- **Text shown**
-- Opening Marker --

Re: BUG #17255: Server crashes in index_delete_sort_cmp() due to race condition with vacuum

From: Peter Geoghegan <pg(at)bowt(dot)ie>
To: Andres Freund <andres(at)anarazel(dot)de>
Cc: Dmitry Dolgov <9erthalion6(at)gmail(dot)com>, Alexander Lakhin <exclusion(at)gmail(dot)com>, Matthias van de Meent <boekewurm+postgres(at)gmail(dot)com>, PostgreSQL mailing lists <pgsql-bugs(at)lists(dot)postgresql(dot)org>
Subject: Re: BUG #17255: Server crashes in index_delete_sort_cmp() due to race condition with vacuum
Date: 2021-11-12 21:11:54
Message-ID: CAH2-WzmNk6V6tqzuuabxoxM8HJRaWU6h12toaS-bqYcLiht16A@mail.gmail.com
Views: Raw Message | Whole Thread | Download mbox | Resend email
Thread:
Lists: pgsql-bugs

On Thu, Nov 11, 2021 at 9:46 PM Peter Geoghegan <pg(at)bowt(dot)ie> wrote:
> I wonder if we're approaching this business with "RECENTLY_DEAD can be
> upgraded to DEAD" in entirely the wrong way. Why not just not do that
> at all anymore, on the off chance that it's unsafe? Why even take a
> small chance? Our decision has to work at the level of the whole
> entire HOT chain, and it seems to me that we should make that as
> simple as possible.

-- Closing Marker --

- **Supplied information**
-- Opening Marker --

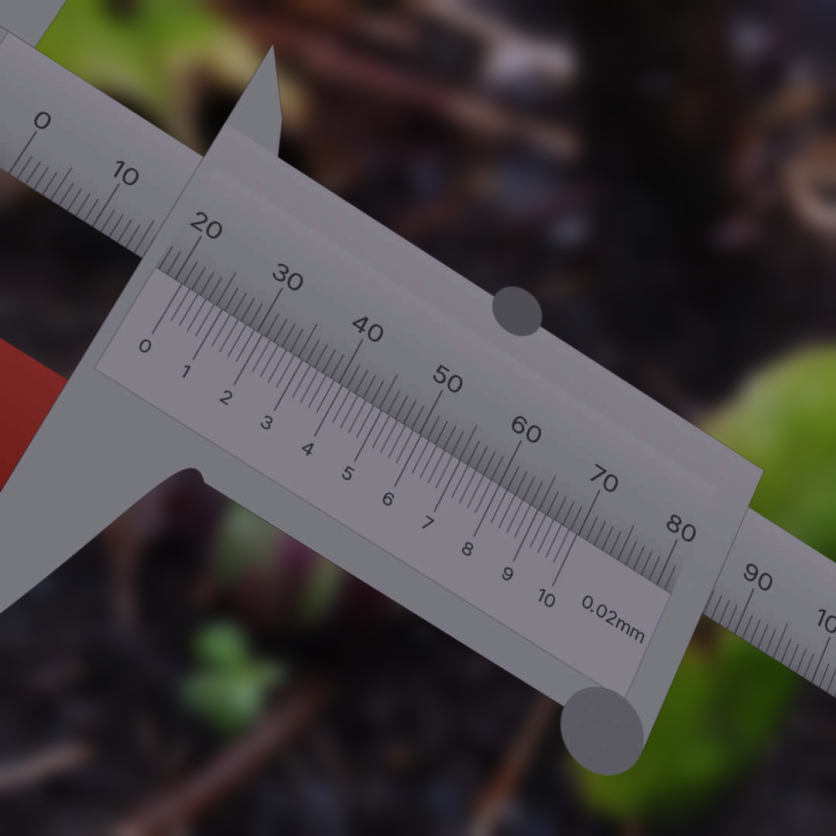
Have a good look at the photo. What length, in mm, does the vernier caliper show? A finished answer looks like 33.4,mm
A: 20.8,mm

-- Closing Marker --

- **Prompt A**
According to the subject line of the mailing-list message, which function does the server crash in?
- **Prompt B**
Pick up the mailing-list message after its final quoted line and write what follows.

- **Answer A**
index_delete_sort_cmp()

- **Answer B**
Attached revision does it that way.

It also addresses the separate issue of DEAD vs RECENTLY_DEAD
disconnected tuples -- that was the other unresolved question. This
revision takes a harder line on the state of disconnected heap-only
tuples. Andres said that he doesn't know for sure that disconnected
heap-only tuples cannot be DELETE/INSERT_IN_PROGRESS -- "I'm not
actually sure the Assert is unreachable. I can imagine cases where
we'd see e.g. DELETE/INSERT_IN_PROGRESS due to a concurrent
subtransaction abort or such". But I don't see how that's possible. In
fact, I don't even see how it's possible for these items to be
RECENTLY_DEAD -- I think that they must always be DEAD (or we're in
big trouble anyway).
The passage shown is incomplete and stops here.